Bupati Buton, Alvin Akawijaya Putra, akhirnya angkat bicara terkait dirinya dilaporkan sebagai orang hilang ke polisi setelah dianggap sulit ditemui masyarakat.
Alvin menegaskan bahwa dirinya tidak berada di Buton selama 20 hari karena menjalani serangkaian perjalanan dinas ke Jakarta dan Yogyakarta.
“Saya dua minggu hari kerja di Jakarta, sebenarnya 20 hari, kalau dihitung dengan Sabtu-Minggu bisa 4 sampai 6 hari lagi,” ujar Alvin, Minggu (21/9/2025).
Ia menuturkan baru kembali ke Buton pada Sabtu (20/9) malam setelah menyelesaikan agenda dinasnya.
Selama di Jakarta, Alvin menyebut telah berkoordinasi dengan sejumlah kementerian, termasuk dengan Dirjen Bina Marga Kementerian PUPR terkait bantuan peningkatan infrastruktur jalan di daerahnya.
Selain itu, ia juga menghadiri agenda akademik di Yogyakarta untuk menandatangani nota kesepahaman dengan Fakultas Pertanian Universitas Gadjah Mada (UGM), yang bertujuan memperkuat kerja sama pendidikan dan penelitian bagi mahasiswa asal Buton.
“Setelah dari UGM saya kembali ke Jakarta bertemu dengan Dirjen Otda Kemendagri Akmal Malik.
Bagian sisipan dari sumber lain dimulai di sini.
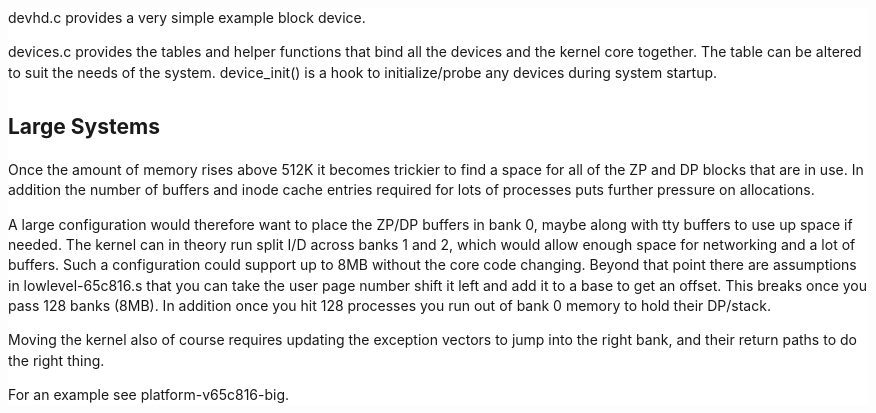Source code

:devhd.c provides a very simple example block device.

devices.c provides the tables and helper functions that bind all the devices
and the kernel core together. The table can be altered to suit the needs of
the system. device_init() is a hook to initialize/probe any devices during
system startup.


## Large Systems

Once the amount of memory rises above 512K it becomes trickier to find a
space for all of the ZP and DP blocks that are in use. In addition the
number of buffers and inode cache entries required for lots of processes
puts further pressure on allocations.

A large configuration would therefore want to place the ZP/DP buffers in
bank 0, maybe along with tty buffers to use up space if needed. The kernel
can in theory run split I/D across banks 1 and 2, which would allow enough
space for networking and a lot of buffers. Such a configuration could
support up to 8MB without the core code changing. Beyond that point there
are assumptions in lowlevel-65c816.s that you can take the user page number
shift it left and add it to a base to get an offset. This breaks once you
pass 128 banks (8MB). In addition once you hit 128 processes you run out of
bank 0 memory to hold their DP/stack.

Moving the kernel also of course requires updating the exception vectors to
jump into the right bank, and their return paths to do the right thing.

For an example see platform-v65c816-big.

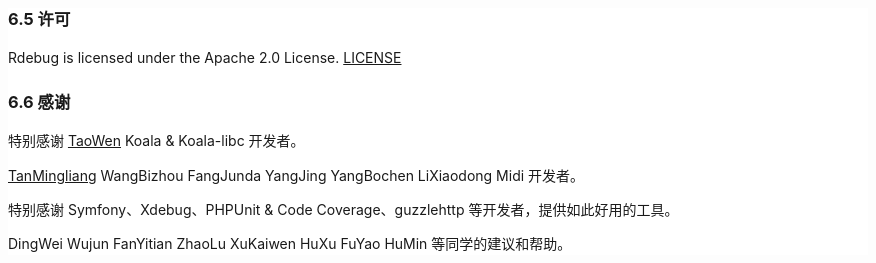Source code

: ### 6.5 许可

Rdebug is licensed under the Apache 2.0 License. [LICENSE](./LICENSE)

### 6.6 感谢

特别感谢 [TaoWen](https://github.com/taowen) Koala & Koala-libc 开发者。

[TanMingliang](https://github.com/TopN) WangBizhou FangJunda YangJing YangBochen LiXiaodong Midi 开发者。

特别感谢 Symfony、Xdebug、PHPUnit & Code Coverage、guzzlehttp 等开发者，提供如此好用的工具。

DingWei Wujun FanYitian ZhaoLu XuKaiwen HuXu FuYao HuMin 等同学的建议和帮助。
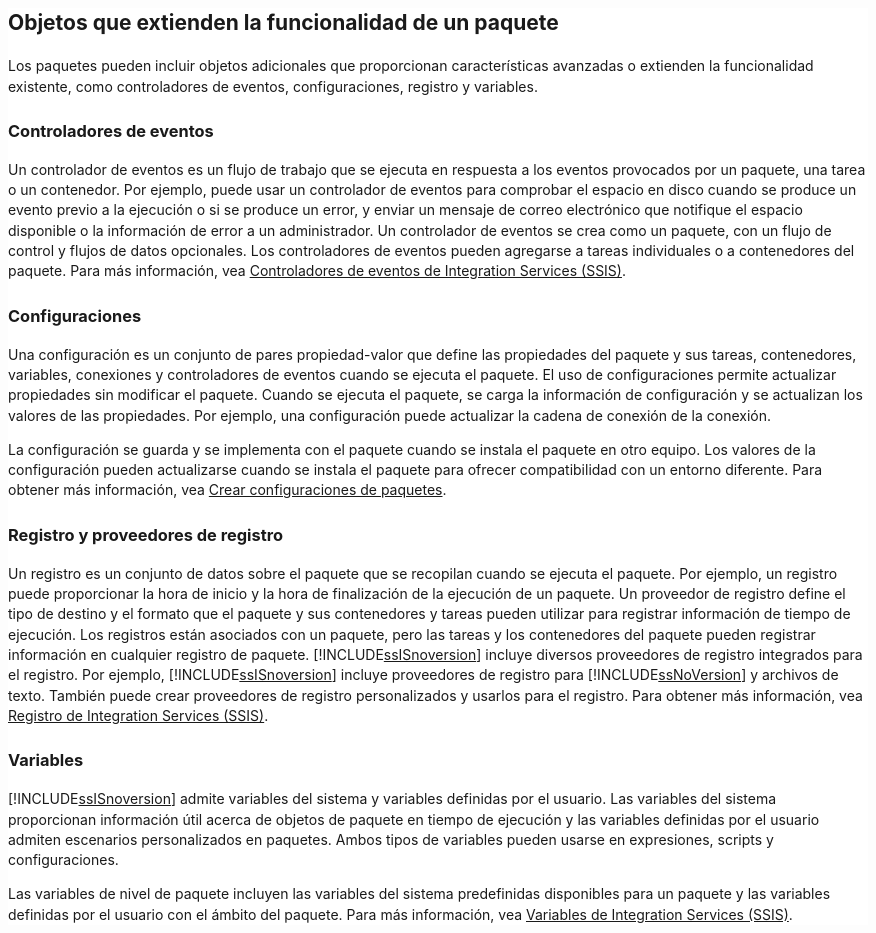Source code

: ## <a name="objects-that-extend-package-functionality"></a>Objetos que extienden la funcionalidad de un paquete  
 Los paquetes pueden incluir objetos adicionales que proporcionan características avanzadas o extienden la funcionalidad existente, como controladores de eventos, configuraciones, registro y variables.  
  
### <a name="event-handlers"></a>Controladores de eventos  
 Un controlador de eventos es un flujo de trabajo que se ejecuta en respuesta a los eventos provocados por un paquete, una tarea o un contenedor. Por ejemplo, puede usar un controlador de eventos para comprobar el espacio en disco cuando se produce un evento previo a la ejecución o si se produce un error, y enviar un mensaje de correo electrónico que notifique el espacio disponible o la información de error a un administrador. Un controlador de eventos se crea como un paquete, con un flujo de control y flujos de datos opcionales. Los controladores de eventos pueden agregarse a tareas individuales o a contenedores del paquete. Para más información, vea [Controladores de eventos de Integration Services &#40;SSIS&#41;](integration-services-ssis-event-handlers.md).  
  
### <a name="configurations"></a>Configuraciones  
 Una configuración es un conjunto de pares propiedad-valor que define las propiedades del paquete y sus tareas, contenedores, variables, conexiones y controladores de eventos cuando se ejecuta el paquete. El uso de configuraciones permite actualizar propiedades sin modificar el paquete. Cuando se ejecuta el paquete, se carga la información de configuración y se actualizan los valores de las propiedades. Por ejemplo, una configuración puede actualizar la cadena de conexión de la conexión.  
  
 La configuración se guarda y se implementa con el paquete cuando se instala el paquete en otro equipo. Los valores de la configuración pueden actualizarse cuando se instala el paquete para ofrecer compatibilidad con un entorno diferente. Para obtener más información, vea [Crear configuraciones de paquetes](../../2014/integration-services/create-package-configurations.md).  
  
### <a name="logging-and-log-providers"></a>Registro y proveedores de registro  
 Un registro es un conjunto de datos sobre el paquete que se recopilan cuando se ejecuta el paquete. Por ejemplo, un registro puede proporcionar la hora de inicio y la hora de finalización de la ejecución de un paquete. Un proveedor de registro define el tipo de destino y el formato que el paquete y sus contenedores y tareas pueden utilizar para registrar información de tiempo de ejecución. Los registros están asociados con un paquete, pero las tareas y los contenedores del paquete pueden registrar información en cualquier registro de paquete. [!INCLUDE[ssISnoversion](../includes/ssisnoversion-md.md)] incluye diversos proveedores de registro integrados para el registro. Por ejemplo, [!INCLUDE[ssISnoversion](../includes/ssisnoversion-md.md)] incluye proveedores de registro para [!INCLUDE[ssNoVersion](../includes/ssnoversion-md.md)] y archivos de texto. También puede crear proveedores de registro personalizados y usarlos para el registro. Para obtener más información, vea [Registro de Integration Services &#40;SSIS&#41;](performance/integration-services-ssis-logging.md).  
  
### <a name="variables"></a>Variables  
 [!INCLUDE[ssISnoversion](../includes/ssisnoversion-md.md)] admite variables del sistema y variables definidas por el usuario. Las variables del sistema proporcionan información útil acerca de objetos de paquete en tiempo de ejecución y las variables definidas por el usuario admiten escenarios personalizados en paquetes. Ambos tipos de variables pueden usarse en expresiones, scripts y configuraciones.  
  
 Las variables de nivel de paquete incluyen las variables del sistema predefinidas disponibles para un paquete y las variables definidas por el usuario con el ámbito del paquete. Para más información, vea [Variables de Integration Services &#40;SSIS&#41;](integration-services-ssis-variables.md).  
  
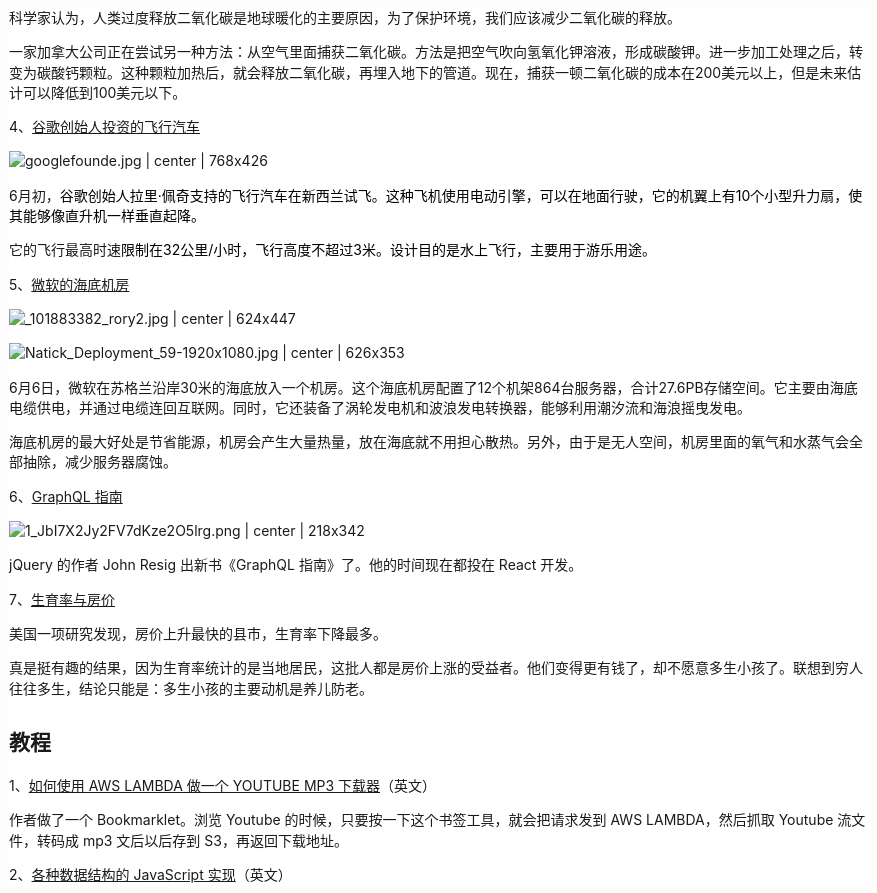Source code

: 科学家认为，人类过度释放二氧化碳是地球暖化的主要原因，为了保护环境，我们应该减少二氧化碳的释放。

一家加拿大公司正在尝试另一种方法：从空气里面捕获二氧化碳。方法是把空气吹向氢氧化钾溶液，形成碳酸钾。进一步加工处理之后，转变为碳酸钙颗粒。这种颗粒加热后，就会释放二氧化碳，再埋入地下的管道。现在，捕获一顿二氧化碳的成本在200美元以上，但是未来估计可以降低到100美元以下。

4、[谷歌创始人投资的飞行汽车](https://phys.org/news/2018-06-car-startup-google-founder-flights.html)



![googlefounde.jpg | center | 768x426](https://cdn.yuque.com/yuque/0/2018/jpeg/84141/1528428524431-0e25eb4a-5d41-4104-9677-53bede9ffca6.jpeg "")


6月初，<span data-type="color" style="color:rgb(0, 0, 0)"><span data-type="background" style="background-color:rgb(255, 255, 255)">谷歌创始人拉里·佩奇支持的飞行汽车在新西兰试飞。这种飞机使用电动引擎，可以在地面行驶，它的机翼上有10个小型升力扇，使其能够像直升机一样垂直起降。</span></span>

它的飞行最高时速<span data-type="color" style="color:rgb(0, 0, 0)"><span data-type="background" style="background-color:rgb(255, 255, 255)">限制在32公里/小时，飞行高度不超过3米。设计目的是水上飞行，主要用于游乐用途。</span></span>

5、[微软的海底机房](https://news.microsoft.com/features/under-the-sea-microsoft-tests-a-datacenter-thats-quick-to-deploy-could-provide-internet-connectivity-for-years/)



![_101883382_rory2.jpg | center | 624x447](https://cdn.yuque.com/yuque/0/2018/jpeg/84141/1528430320752-ece94aea-4738-47e4-a172-d7bc896f63a2.jpeg "")




![Natick_Deployment_59-1920x1080.jpg | center | 626x353](https://cdn.yuque.com/yuque/0/2018/jpeg/84141/1528432420764-c0e45898-343e-4cf8-9068-19a18292a4eb.jpeg "")


6月6日，微软在苏格兰沿岸30米的海底放入一个机房。这个海底机房配置了12个机架864台服务器，合计27.6PB存储空间。它主要由海底电缆供电，并通过电缆连回互联网。同时，它还装备了涡轮发电机和波浪发电转换器，能够利用潮汐流和海浪摇曳发电。

海底机房的最大好处是节省能源，机房会产生大量热量，放在海底就不用担心散热。另外，由于是无人空间，机房里面的氧气和水蒸气会全部抽除，减少服务器腐蚀。

6、[GraphQL 指南](https://blog.graphql.guide/introducing-the-graphql-guide-11a5ae48628a)



![1_JbI7X2Jy2FV7dKze2O5lrg.png | center | 218x342](https://cdn.yuque.com/yuque/0/2018/png/84141/1528760508472-d8f5df44-d6e7-4fe2-b724-0a510f1159fd.png "")


jQuery 的作者 John Resig 出新书《GraphQL 指南》了。他的时间现在都投在 React 开发。

7、[生育率与房价](https://www.zillow.com/research/birth-rates-home-values-20165/)

美国一项研究发现，房价上升最快的县市，生育率下降最多。

真是挺有趣的结果，因为生育率统计的是当地居民，这批人都是房价上涨的受益者。他们变得更有钱了，却不愿意多生小孩了。联想到穷人往往多生，结论只能是：多生小孩的主要动机是养儿防老。

## 教程

1、[如何使用 AWS LAMBDA 做一个 YOUTUBE MP3 下载器](https://intoli.com/blog/youtube-mp3-downloader/)（英文）

作者做了一个 Bookmarklet。浏览 Youtube 的时候，只要按一下这个书签工具，就会把请求发到 AWS LAMBDA，然后抓取 Youtube 流文件，转码成 mp3 文后以后存到 S3，再返回下载地址。

2、[各种数据结构的 JavaScript 实现](https://adrianmejia.com/blog/2018/04/28/data-structures-time-complexity-for-beginners-arrays-hashmaps-linked-lists-stacks-queues-tutorial/)（英文）

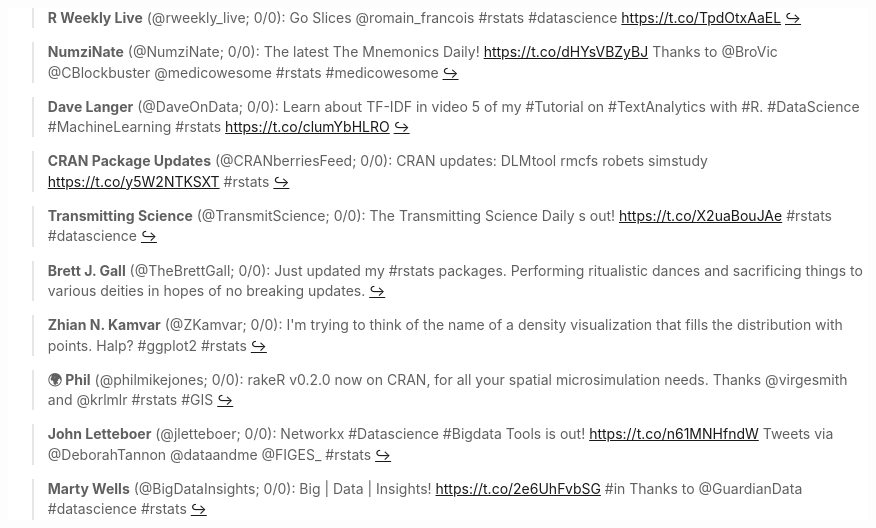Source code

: 


> **R Weekly Live** (@rweekly_live; 0/0): Go Slices @romain_francois #rstats #datascience https://t.co/TpdOtxAaEL  [&#8618;](https://twitter.com/dataandme/status/881931074221355013)




> **NumziNate** (@NumziNate; 0/0): The latest The Mnemonics Daily! https://t.co/dHYsVBZyBJ Thanks to @BroVic @CBlockbuster @medicowesome #rstats #medicowesome  [&#8618;](https://twitter.com/dataandme/status/881927115268083712)




> **Dave Langer** (@DaveOnData; 0/0): Learn about TF-IDF in video 5 of my #Tutorial on #TextAnalytics with #R. #DataScience #MachineLearning #rstats
https://t.co/clumYbHLRO  [&#8618;](https://twitter.com/dataandme/status/881923534339022848)




> **CRAN Package Updates** (@CRANberriesFeed; 0/0): CRAN updates: DLMtool rmcfs robets simstudy https://t.co/y5W2NTKSXT #rstats  [&#8618;](https://twitter.com/dataandme/status/881921080654528513)




> **Transmitting Science** (@TransmitScience; 0/0): The Transmitting Science Daily s out! https://t.co/X2uaBouJAe #rstats #datascience  [&#8618;](https://twitter.com/dataandme/status/881918427480432640)




> **Brett J. Gall** (@TheBrettGall; 0/0): Just updated my #rstats packages. Performing ritualistic dances and sacrificing things to various deities in hopes of no breaking updates.  [&#8618;](https://twitter.com/dataandme/status/881916941589516291)




> **Zhian N. Kamvar** (@ZKamvar; 0/0): I'm trying to think of the name of a density visualization that fills the distribution with points. Halp? #ggplot2 #rstats  [&#8618;](https://twitter.com/dataandme/status/881911930687856640)




> **🌍 Phil** (@philmikejones; 0/0): rakeR v0.2.0 now on CRAN, for all your spatial microsimulation needs. Thanks @virgesmith and @krlmlr #rstats #GIS  [&#8618;](https://twitter.com/dataandme/status/881909853190578177)




> **John Letteboer** (@jletteboer; 0/0): Networkx #Datascience #Bigdata Tools is out! https://t.co/n61MNHfndW Tweets via @DeborahTannon @dataandme @FIGES_ #rstats  [&#8618;](https://twitter.com/dataandme/status/881908592886116352)




> **Marty Wells** (@BigDataInsights; 0/0): Big | Data | Insights! https://t.co/2e6UhFvbSG
#in Thanks to @GuardianData #datascience #rstats  [&#8618;](https://twitter.com/dataandme/status/881908576176009216)


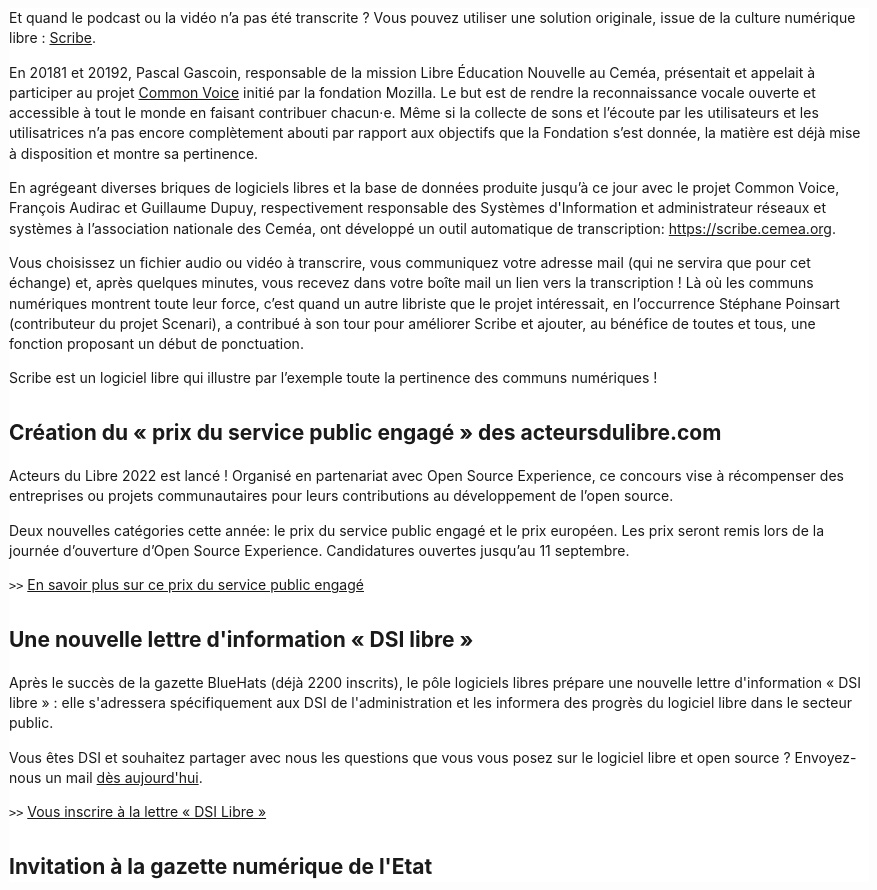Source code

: Et quand le podcast ou la vidéo n’a pas été transcrite ?  Vous pouvez utiliser une solution originale, issue de la culture numérique libre : [Scribe](https://scribe.cemea.org/).

En 20181 et 20192, Pascal Gascoin, responsable de la mission Libre Éducation Nouvelle au Ceméa, présentait et appelait à participer au projet [Common Voice](https://commonvoice.mozilla.org/fr) initié par la fondation Mozilla.  Le but est de rendre la reconnaissance vocale ouverte et accessible à tout le monde en faisant contribuer chacun·e.  Même si la collecte de sons et l’écoute par les utilisateurs et les utilisatrices n’a pas encore complètement abouti par rapport aux objectifs que la Fondation s’est donnée, la matière est déjà mise à
disposition et montre sa pertinence.  

En agrégeant diverses briques de logiciels libres et la base de données produite jusqu’à ce jour avec le projet Common Voice, François Audirac et Guillaume Dupuy, respectivement responsable des Systèmes d'Information et administrateur réseaux et systèmes à l’association nationale des Ceméa, ont développé un outil automatique de
transcription: https://scribe.cemea.org.  

Vous choisissez un fichier audio ou vidéo à transcrire, vous communiquez votre adresse mail (qui ne servira que pour cet échange) et, après quelques minutes, vous recevez dans votre boîte mail un lien vers la transcription ! Là où les communs numériques montrent toute leur force, c’est quand un autre libriste que le projet intéressait, en l’occurrence Stéphane Poinsart (contributeur du projet Scenari), a contribué à son tour pour améliorer Scribe et ajouter, au bénéfice de toutes et tous, une fonction proposant un début de ponctuation.

Scribe est un logiciel libre qui illustre par l’exemple toute la pertinence des communs numériques !

## Création du « prix du service public engagé » des acteursdulibre.com

Acteurs du Libre 2022 est lancé !  Organisé en partenariat avec Open Source Experience, ce concours vise à récompenser des entreprises ou projets communautaires pour leurs contributions au développement de l’open source.

Deux nouvelles catégories cette année: le prix du service public engagé et le prix européen.  Les prix seront remis lors de la journée d’ouverture d’Open Source Experience. Candidatures ouvertes jusqu’au 11 septembre.

`>>` [En savoir plus sur ce prix du service public engagé](https://lesacteursdulibre.com/portfolio/prix-du-service-public-engage/)

## Une nouvelle lettre d'information « DSI libre »

Après le succès de la gazette BlueHats (déjà 2200 inscrits), le pôle logiciels libres prépare une nouvelle lettre d'information « DSI libre » : elle s'adressera spécifiquement aux DSI de l'administration et les informera des progrès du logiciel libre dans le secteur public.

Vous êtes DSI et souhaitez partager avec nous les questions que vous vous posez sur le logiciel libre et open source ?  Envoyez-nous un mail [dès aujourd'hui](mailto:logiciels-libres@data.gouv.fr).

`>>` [Vous inscrire à la lettre « DSI Libre »](https://infolettres.etalab.gouv.fr/subscribe/logiciels-libres-dsi@mail.etalab.studio)

## Invitation à la gazette numérique de l'Etat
Jadi jangan anggap saya hanya menghilang, semua kegiatan terdokumentasi,” tegas Alvin.
Sebelumnya, Alvin dilaporkan ke polisi oleh Himpunan Mahasiswa Islam (HMI) dan Ikatan Mahasiswa Muhammadiyah (IMM) yang mengatasnamakan diri sebagai Rakyat Buton.
Laporan bernomor tanda bukti tanggal 18 September itu menyebut keberadaan bupati tidak jelas.
Mereka juga menuding Alvin sulit ditemui ketika hendak menyampaikan aspirasi, bahkan tidak hadir saat tiga kali aksi demonstrasi.
Ketua Komisariat HMI Buton, Yusmiati, mengatakan laporan dibuat karena masyarakat menilai ada banyak persoalan daerah yang perlu disampaikan langsung kepada bupati.
Namun hingga kini, upaya mereka belum pernah mendapat respon.